All DHBs across the country are required to report annually on serious and sentinel adverse events. A serious adverse event is one that requires significant additional treatment, but is not life threatening and has not resulted in a major loss of function. A sentinel adverse event is life threatening or had led to an unanticipated death or major loss of function.
Standardised, consistent systems for classifying and recording adverse events are essential to this process. The Health Quality & Safety Commission is leading this standardisation work in New Zealand.

More information can be found on the Health Quality & Safety Commission New Zealand’s ‘Adverse events’ web section.

The West Coast DHB’s incident investigation system has four essential elements.

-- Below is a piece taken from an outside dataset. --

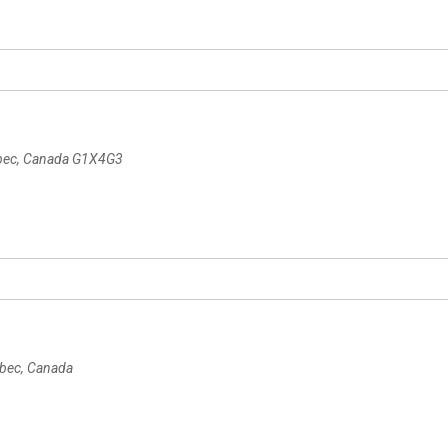
ébec, Canada
G1X4G3
ébec, Canada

Recognising and reporting incidents and near-misses is the first stage. A ‘no blame’ culture leads to staff being willing to report incidents in an atmosphere of openness and trust.

Incidents are then investigated with recommendations made to address any system gaps identified. Most adverse events or near misses are the result of a chain of events and circumstances that create unexpected gaps in the process of caring for patients.

The investigation is then reviewed by a multi-disciplinary team. From that review, further recommendations might be made, also with the intention of reducing the likelihood of something similar happening again.

Finally, key staff are tasked with implementing and monitoring the recommendations to ensure real change occurs.

Serious incidents are also reported to and monitored by the Health Quality and Safety Commission.

What is an adverse event?

These events were previously referred to as ‘serious and sentinel’ events.

An adverse event is any event not related to the natural course of a patient’s illness or underlying condition that has resulted in harm to a patient.

How is the seriousness of an event determined?

A Severity Assessment Code (SAC) Matrix is used to help ensure that the appropriate level of investigation is undertaken. Depending on the outcome of the event a code of 1-4 is assigned. The code determines the level and depth of investigation that occurs. Any incident scoring 1 or 2 is deemed to be serious and is notified to the Health Quality and Safety Commission. An example of this includes a patient who has a fall while in hospital and breaks a bone.